Error at line 14: Choose can't find any
suitable value.

success

Syntax: success ;

Example:

odd(x) {
  return x % 2 == 1;
}

choose x from { 1 .. 8 };
if (odd(x)) success;

Output:

> alki -a success.alk
success
x |-> 5

failure

Syntax: failure ;

Example:

odd(x) {
  return x % 2 == 1;
}

choose x from { 1 .. 8 };
if (odd(x)) success;
else failure;

Output:

> alki -a success.alk 
failure
x |-> 8

Functions/Procedures Describing Algorithms

Example:

swap(out a, i, j) {
  temp = a[i];
  a[i] = a[j];
  a[j] = temp;
}

partition(out a, p, q) {
  x = a[p] ; 
  i = p + 1;   j = q;
  while (i <= j) {
    if (a[i] <= x) i = i+1;
    else if (a[j] >= x) j = j-1;
    else if (a[i] > x && x > a[j]) {
      swap(a, i, j);
      i = i+1;
      j = j-1;
    }
  }
  k = i-1;  a[p] = a[k];  a[k] = x;
//  if (k == q) --k;
  return k;
}

qsort(out a, p, q) {
  if (p < q) {
    k = partition(a, p, q);
    qsort(a, p, k-1);
    qsort(a, k+1, q);
  }
}

b = [5,1,3,2,4];
n = 5;
qsort(b, 0, n-1);
print(b);

Output:

> alki -a qsort.alk 
[1, 2, 3, 4, 5]

Note that the output parameters and the input/output parameters are declared with the prefix out.

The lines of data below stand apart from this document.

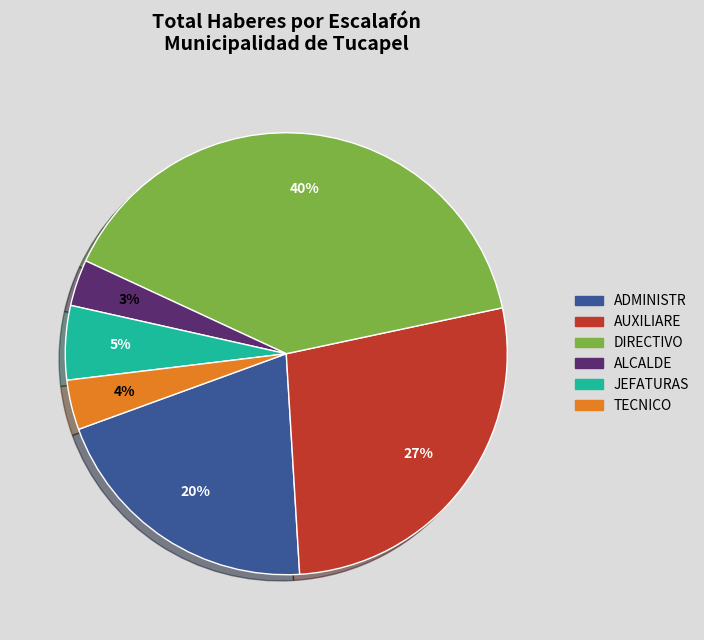

To the nearest percent, what is the average slice percentage?

17%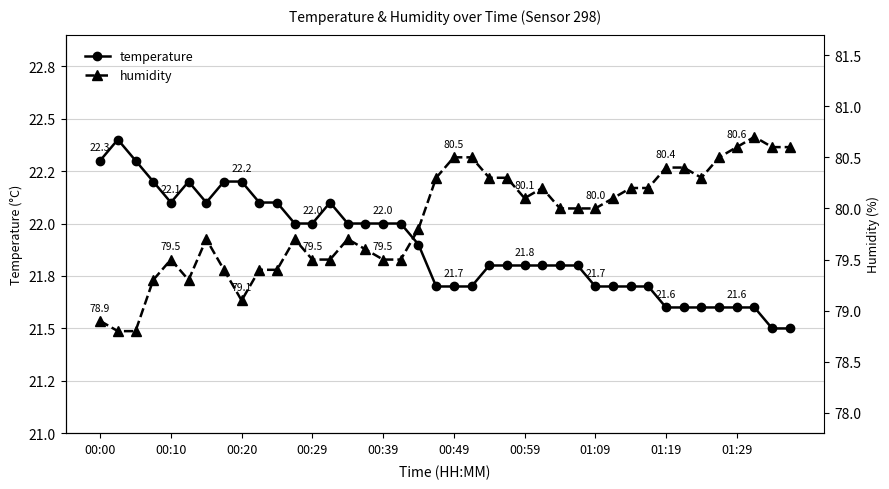

Reading left to right, list all the values displayed in this chart.

temperature: 22.3	22.4	22.3	22.2	22.1	22.2	22.1	22.2	22.2	22.1	22.1	22.0	22.0	22.1	22.0	22.0	22.0	22.0	21.9	21.7	21.7	21.7	21.8	21.8	21.8	21.8	21.8	21.8	21.7	21.7	21.7	21.7	21.6	21.6	21.6	21.6	21.6	21.6	21.5	21.5
humidity: 78.9	78.8	78.8	79.3	79.5	79.3	79.7	79.4	79.1	79.4	79.4	79.7	79.5	79.5	79.7	79.6	79.5	79.5	79.8	80.3	80.5	80.5	80.3	80.3	80.1	80.2	80.0	80.0	80.0	80.1	80.2	80.2	80.4	80.4	80.3	80.5	80.6	80.7	80.6	80.6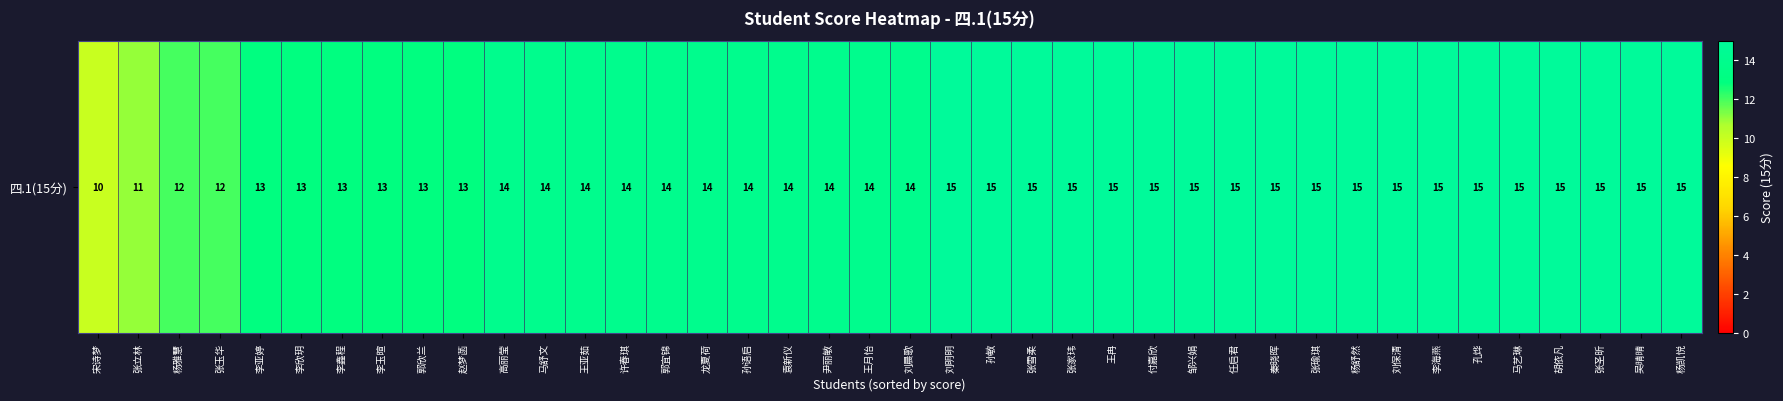

What is the minimum value shown in the chart?

10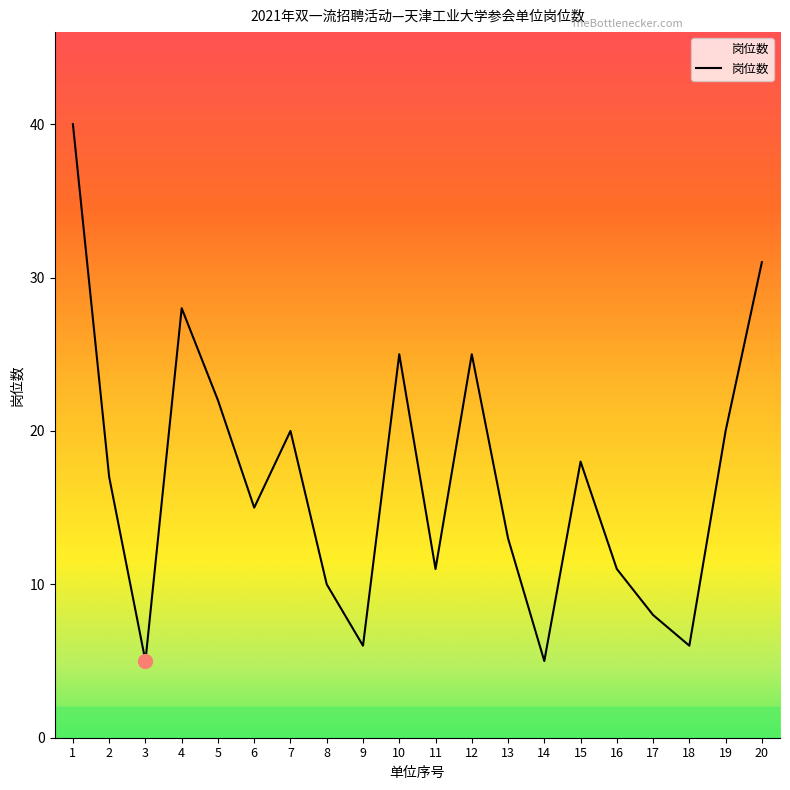

Which has a higher value, 17 or 4?

4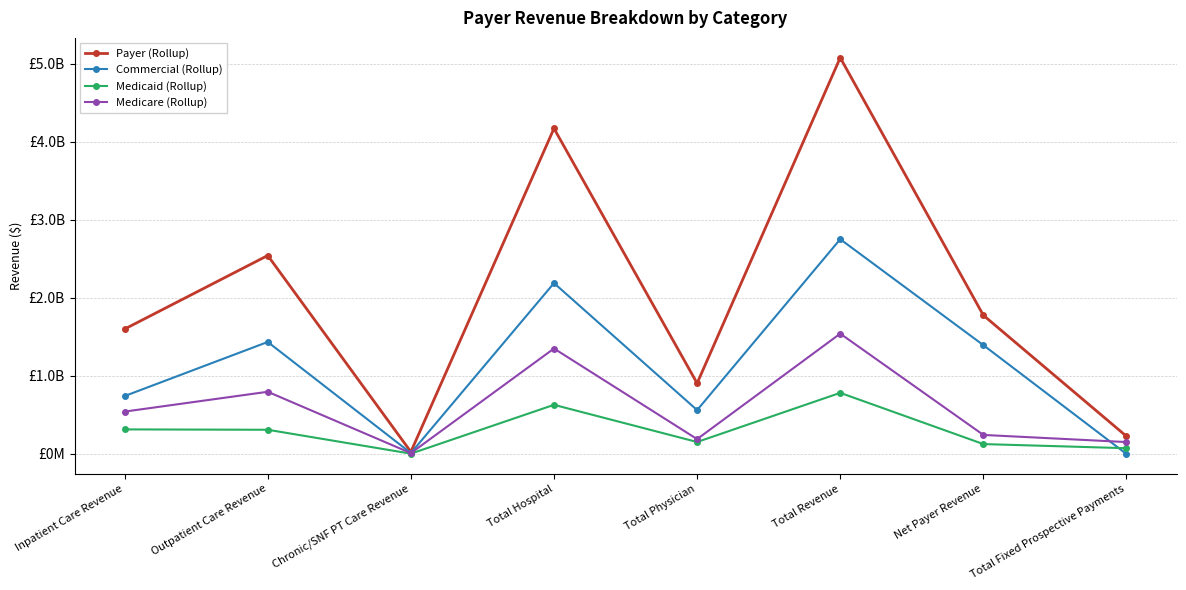

What is the label of the 3rd point from the left?

Chronic/SNF PT Care Revenue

If a function modifies global variables, then these must be specified in a “modifies” clause. Example:

x = 3;
y = 5;
g(b) modifies x, y { 
  x = x + b;
  y = y * b;
  return x;
}
g(5);
print(x);  // 8
print(y);  // 25

Output:

> alki -a globals.alk 
8
25

[^1]: In this document “alki” denotes one of the two scripts running the Alk interpretes: “alki.bat” (for Windows platform), respectively “alki.sh” (for linux, Mac OS).